Sammlerstück: Proust Vase von Mendini
Das Objekt im Juni 2021 hingegen steht ganz im Zeichen der Kunst. Das ist auch genau der Wert, der in diesem Monat präsentiert wird: “Art”. Im Fokus steht dabei die 100% Make-Up Proust Vase, entworfen von Alessandro Mendini, von der ursprünglich zwei Exemplare für die Ausstellung „Italien-Deutschland 4-3 – Fünfzig Jahre Italienisches und Deutsches Design“ in Bonn von Alessi produziert wurden. Im Zuge dieser Exposition entstand zugleich das Projekt “100% Make-Up”, an dem 100 Personen verschiedener künstlerischer Bereiche teilnahmen. Ziel war es, ein Dekor für eben jene Vase zu kreieren, die von Mendini selbst gestaltet worden war. Die Vase Proust ist nun die 101. Vase dieser Kollektion zu Ehren des Alessi Jubiläums.

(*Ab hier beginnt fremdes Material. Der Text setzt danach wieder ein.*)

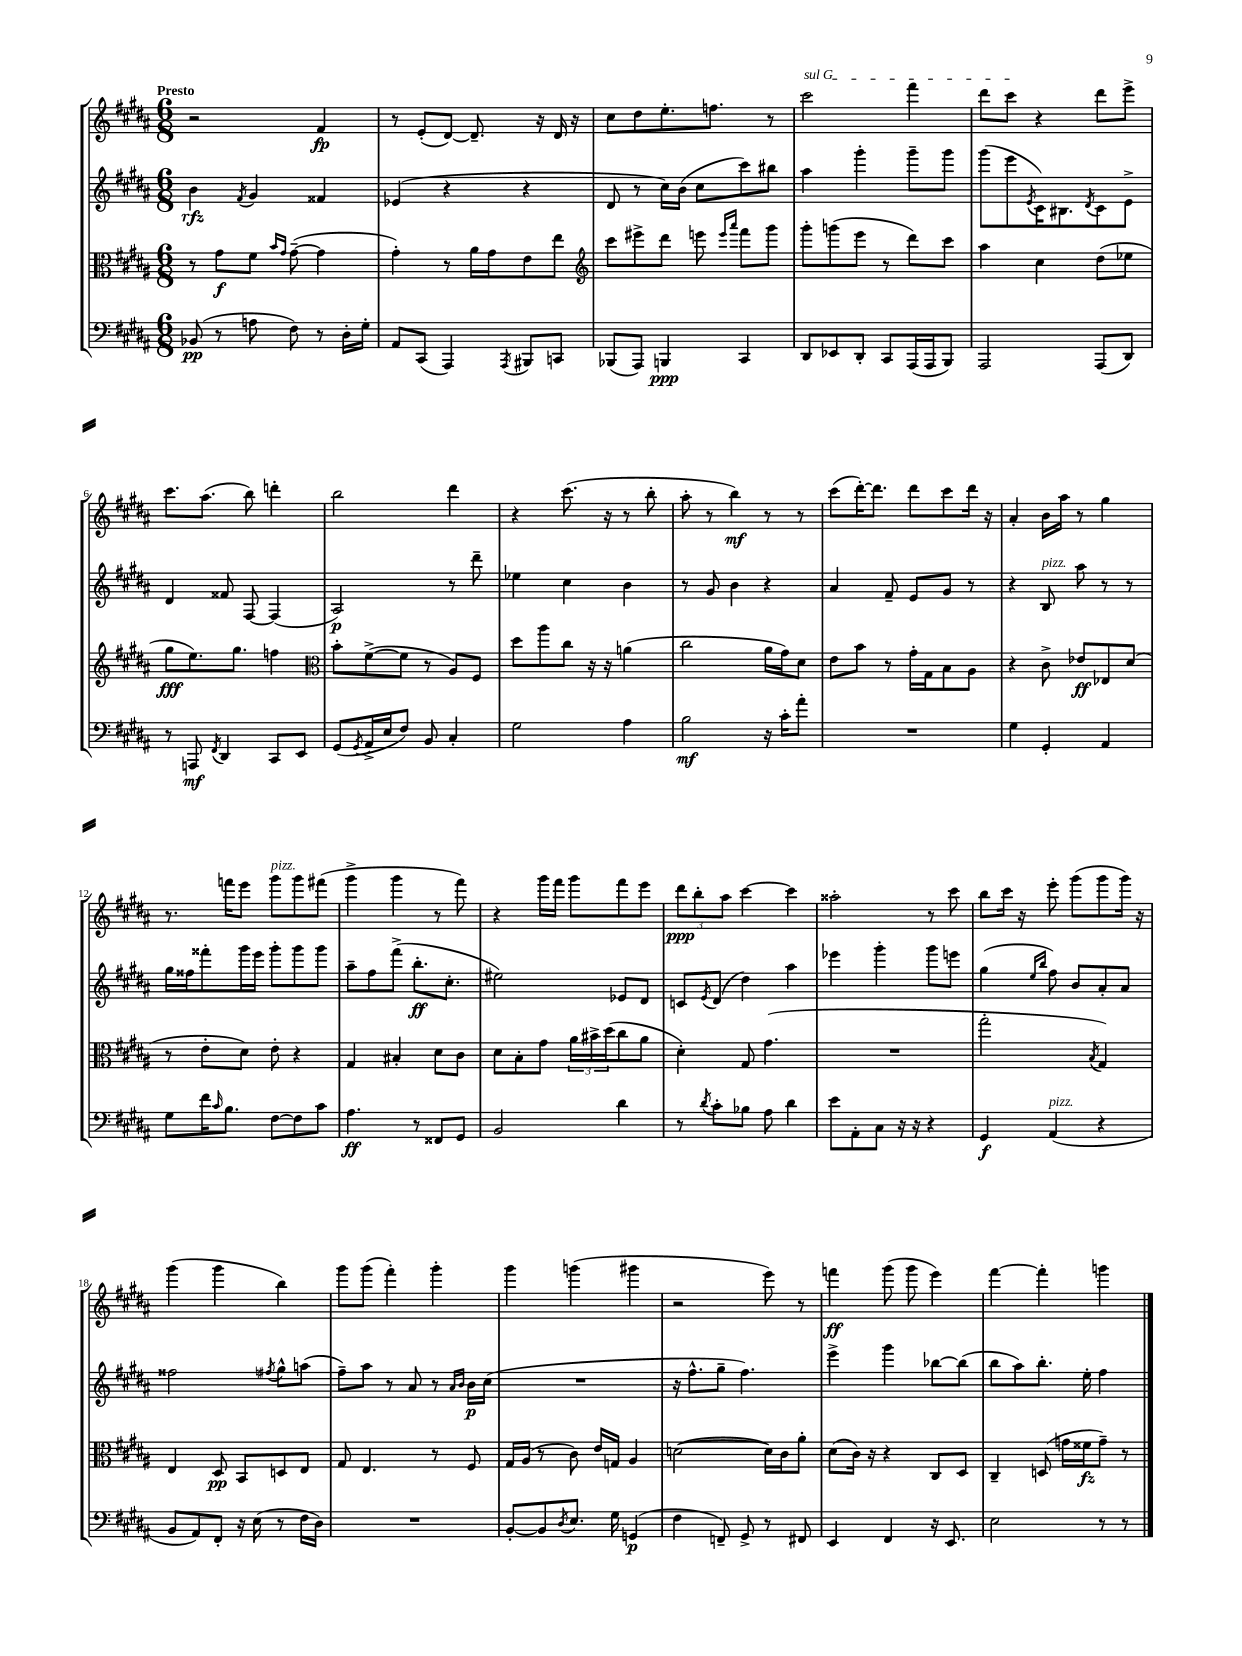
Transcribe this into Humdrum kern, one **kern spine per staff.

**kern	**kern	**kern	**kern
*staff4	*staff3	*staff2	*staff1
*clefF4	*clefC3	*clefG2	*clefG2
*k[f#c#g#d#a#]	*k[f#c#g#d#a#]	*k[f#c#g#d#a#]	*k[f#c#g#d#a#]
*M6/8	*M6/8	*M6/8	*M6/8
(8BB-	8r	4b	2r
8r	8g#	.	.
.	.	8qf#	.
8A	8f#	4g#	.
.	16qqb	.	.
.	16qqg#	.	.
8F#)	([8g#~	.	.
8r	4g#]	4f##	4f#
16D#'	.	.	.
16G#'	.	.	.
=	=	=	=
8AA#	4g#')	(4e-	8r
(8CC#	.	.	(8e'
4AAA#)	8r	4r	[8d#)
.	16a#	.	8.d#~]
.	16g#	.	.
8qAAA#	.	.	.
8BBB#	8e	4r	.
.	.	.	16r
8CC	8ee	.	16d#
.	.	.	16r
=	=	=	=
*	*clefG2	*	*
(8BBB-	8ccc#	8d#	8cc#
8AAA#)	8eee#^	8r	8dd#
4BBB	8ddd#	16cc#)	8.ee'
.	.	(16b	.
.	8eee	8cc#	.
.	.	.	8.ff
.	16qqeee	.	.
.	16qqaaa#	.	.
4CC#	8fff#	8ccc#)	.
.	8ggg#	8bb#	8r
=	=	=	=
8DD#	8ggg#'	4aa#	2ccc#
8EE-	(8ggg	.	.
8DD#'	8eee	4ggg#'	.
8CC#	8r	.	.
(16AAA#	8ddd#)	8ggg#~	4fff#
16AAA#	.	.	.
8BBB)	8ccc#	8ggg#	.
=	=	=	=
2AAA#	4aa#	(8ggg#	8ddd#
.	.	8eee	8ccc#
.	.	8qe	.
.	4cc#	16c#)	4r
.	.	8.B#	.
.	.	8qd#	.
(8AAA#	(8dd#	8c#	8ddd#
8DD#)	8ee-	8e^	8eee^
=	=	=	=
8r	8gg#	4d#	8.ccc#
8AAA	8.ee)	.	.
.	.	.	(8.aa#
8qFF#	.	.	.
4DD#	.	8f##	.
.	8.gg#	.	.
.	.	[8F#	8bb)
8CC#	4ff	(4F#]	4ddd'
8EE	.	.	.
=	=	=	=
*	*clefC3	*	*
(8GG#	8b'	2A#)	2bb
8qGG#	.	.	.
16AA#^	([8f#^	.	.
16E	.	.	.
8F#)	8f#]	.	.
8BB	8r	.	.
4C#'	8A#)	8r	4ddd#
.	8F#	8ddd#~	.
=	=	=	=
2G#	8dd#	4ee-	4r
.	8aa#	.	.
.	8cc#	4cc#	(8.ccc#
.	16r	.	.
.	16r	.	16r
4A#	(4a	4b	8r
.	.	.	8bb'
=	=	=	=
2B	2cc#	8r	8aa#'
.	.	8g#	8r
.	.	4b	4bb)
16r	16a#	4r	8r
16c#'	16g#)	.	.
8a#'	8d#	.	8r
=	=	=	=
2.r	8e	4a#	(8ccc#
.	8b	.	[16ddd#')
.	.	.	8.ddd#]
.	8r	8f#~	.
.	16g#'	8e	8ddd#
.	16G#	.	.
.	8B	8g#	8ccc#
.	8A#	8r	16ddd#
.	.	.	16r
=	=	=	=
4G#	4r	4r	4a#'
4GG#'	8c#^	8B	16b
.	.	.	16aa#
.	8e-	8aa#	8r
4AA#	8E-	8r	4gg#
.	(8d#	8r	.
=	=	=	=
8G#	8r	16gg#	8.r
.	.	16ff##	.
16f#	8e'	8fff##'	.
16qqc#	.	.	.
8.B	.	.	16fff
.	8d#)	16ggg#	8eee
.	.	16eee	.
[8F#	8e'	8ggg#'	8ggg#
8F#]	4r	8ggg#	8ggg#
8c#	.	8ggg#	(8fff#
=	=	=	=
4.A#	4G#	8aa#~	4ggg#^
.	.	8ff#	.
.	4B#'	(8fff#^	4ggg#
8r	.	8.bb'	.
8FF##	8d#	.	8r
.	.	8.cc#'	.
8GG#	8c#	.	8fff#)
=	=	=	=
2BB	8d#	2ee#)	4r
.	8B'	.	.
.	8g#	.	16ggg#
.	.	.	16fff#
.	24a#	.	8ggg#
.	24b#^	.	.
.	(24dd#	.	.
4d#	8cc#	8e-	8fff#
.	8a#	8d#	8eee
=	=	=	=
8r	4d#')	8c	12ddd#
.	.	.	12bb'
8qd#	.	8qe	.
8c#'	.	(8d#	.
.	.	.	12aa#
8B-	8G#	4dd#)	[4ccc#
8A#	(4.g#	.	.
4d#	.	4aa#	4ccc#]
=	=	=	=
8e	2.r	4eee-	2aa##'
8AA#'	.	.	.
8C#	.	4ggg#'	.
16r	.	.	.
16r	.	.	.
4r	.	8ggg#	8r
.	.	8eee	8ccc#
=	=	=	=
4GG#	2gg#'	(4gg#	8bb
.	.	.	16ccc#
.	.	.	16r
.	.	16qqee	.
.	.	16qqbb	.
(4AA#	.	8ff#)	8eee'
.	.	8b	(8ggg#
.	8qB	.	.
4r	4G#)	8a#'	8ggg#
.	.	8a#	16ggg#)
.	.	.	16r
=	=	=	=
8BB	4E	2ff##	(4ggg#
8AA#)	.	.	.
8FF#'	8D#	.	4ggg#
16r	8BB	.	.
(16E	.	.	.
.	.	8qff#	.
8r	8D	8gg#^^	4bb)
16F#	8E	(8aa	.
16D#)	.	.	.
=	=	=	=
2.r	8G#	8ff#~)	8ggg#
.	4.E	8aa#	(8ggg#
.	.	8r	4fff#')
.	.	8a#	.
.	8r	8r	4ggg#'
.	.	16qqa#	.
.	.	16qqb	.
.	8F#	16b	.
.	.	(16cc#	.
=	=	=	=
[8BB'	16G#	2.r	4ggg#
.	(16A#	.	.
8BB]	8r	.	.
8qD#	.	.	.
8.E	8c#)	.	(4ggg
.	16e	.	.
16G#	16G	.	.
(4GG	4A#	.	4ggg#
=	=	=	=
4F#	([2d	16r	2r
.	.	8.ff#^^	.
8FF~)	.	8gg#~	.
8GG#^	.	4.ff#)	.
8r	16d])	.	8eee)
.	16c#	.	.
8FF#	8a#'	.	8r
=	=	=	=
4EE	(8d#	4eee^	4fff
.	16c#)	.	.
.	16r	.	.
4FF#	4r	4ggg#	(8ggg#
.	.	.	8ggg#
16r	8C#	[8bb-	4eee)
8.EE	.	.	.
.	8D#	(8bb-]	.
=	=	=	=
2E	4C#~	8bb	[4fff#
.	.	8aa#)	.
.	(8D	8.bb'	4fff#']
.	16g	.	.
.	16f##	16ee'	.
8r	8g~)	4ff#	4ggg
8r	8r	.	.
==	==	==	==
*-	*-	*-	*-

Limitiert auf 999 Stück, erinnert diese einzigartige Sonderedition der Vase an den französischen Schriftsteller Marcel Proust. Das Dekor ist zudem inspiriert vom ebenfalls von Mendini entworfenen Proust Chair, der das gleiche Muster aufweist. Die Vase selbst besteht aus weißem Porzellan und wird mit einem zapfenförmigen Deckel geschlossen – raffiniertes Detail! Das Dekor entsteht durch das Einbrennen eines farbechten Abziehbildes. Sockel und Deckel sind mit handaufgelegtem Echt-Gold verziert, das gebrannt und gebürstet wird. Ein wahres Meisterwerk – gedacht für Kunst-Liebhaber und Sammler edler Designobjekte.
Nach den ersten beiden Monaten der Alessi 100 Jubiläumskollektion dürfen wir also höchst gespannt sein, welche großartigen Objekte aus dem Alessi-Archiv uns noch erwarten. Die bisherigen Sondereditionen machen jedenfalls bereits Lust auf mehr!
Dass die italienische Designschmiede aus dem piemontesischen Omegna zeitlose Alltagsobjekte herstellt, sollte anhand der bisherigen 100-jährigen Geschichte Alessis reichlich bewiesen worden sein. Oder um es mit den Worten von Alberto Alessi zu sagen:“Gutes Design ist für die Ewigkeit.”